Después de la medianoche Annee llamó a la puerta de la habitación de Romeo, que estaba leyendo. La dejó entrar y ella le arrebató con rapidez el ejemplar de
Los hermanos Karamazov
, arrojándolo al suelo.

—¿Ya vuelves a leer esa mierda? —preguntó con desprecio.

—Me divierte —dijo Romeo encogiéndose de hombros y sonriendo—. Sus personajes me parecen italianos que tratan de ser serios.

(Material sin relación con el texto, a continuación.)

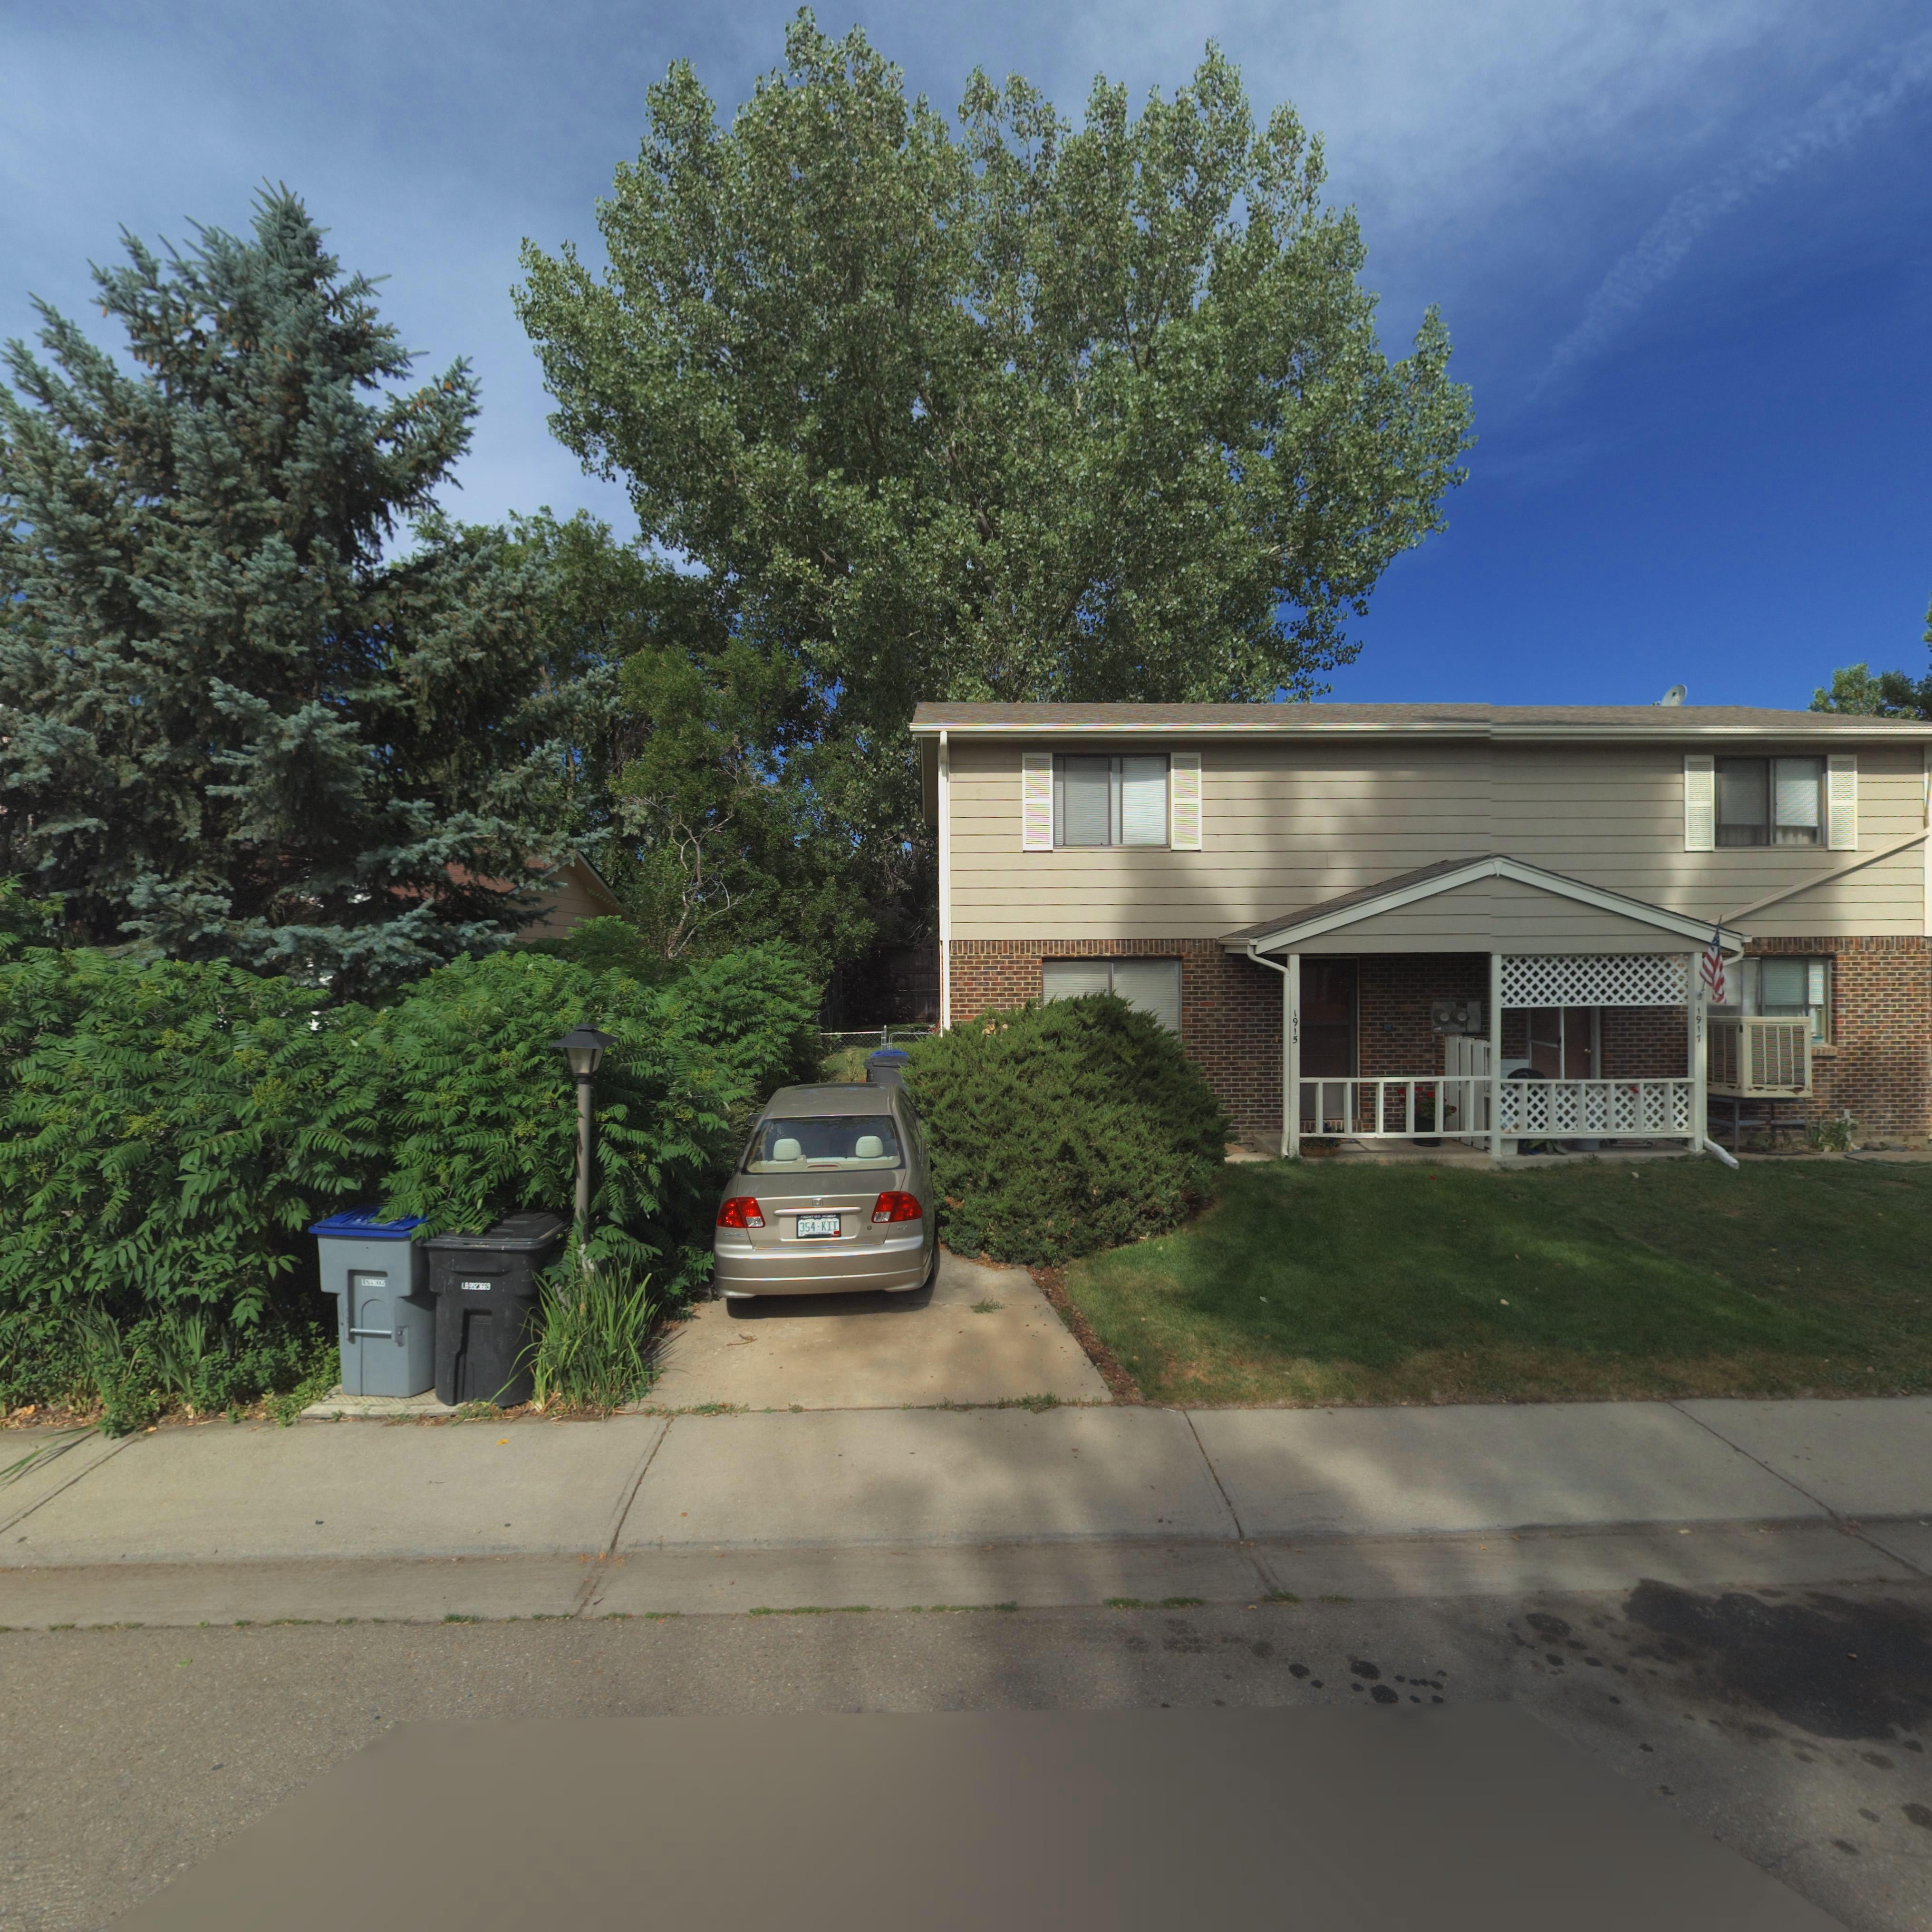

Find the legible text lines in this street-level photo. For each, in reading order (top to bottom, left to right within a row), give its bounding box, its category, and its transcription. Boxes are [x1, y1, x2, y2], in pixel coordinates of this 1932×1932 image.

Se desnudaron rápidamente y se acostaron sobre las sábanas arrugadas, tumbados ambos de espaldas. Sus cuerpos estaban tensos, no por la excitación del sexo, sino a causa de un terror misterioso. Romeo tenía los ojos clavados en el techo mientras que Annee los mantenía cerrados. Tumbada a su izquierda, lo masturbó, lenta y suavemente, con la mano derecha. Sus hombros apenas se tocaban, y el resto de sus cuerpos estaban separados. Cuando ella sintió que Romeo entraba en erección continuó acariciándolo al mismo tiempo que se masturbaba con la mano izquierda. Fue un ritmo continuo y lento durante el que Romeo extendió recelosamente la mano para tocarle un pecho pequeño, pero ella hizo una mueca, como una niña, con los ojos fuertemente cerrados. Sus apretones se hicieron entonces más duros y fuertes y el vaivén más frenético y arrítmico hasta que Romeo alcanzó el orgasmo. En el momento en que el semen fluyó sobre la mano de Annee, ella también alcanzó el orgasmo, abrió los ojos y su ligero cuerpo pareció encogerse sobre sí mismo en el aire, retorciéndose y volviéndose hacia Romeo, como si pretendiera besarlo, pero bajó la cabeza y la hundió en su pecho por un momento, hasta que su cuerpo dejó de estremecerse. Luego, con mucha naturalidad, ella se sentó y se limpió la mano con la sábana arrugada de la cama. A continuación, tomó el paquete de cigarrillos y el encendedor de Romeo del mármol de la mesita de noche y empezó a fumar.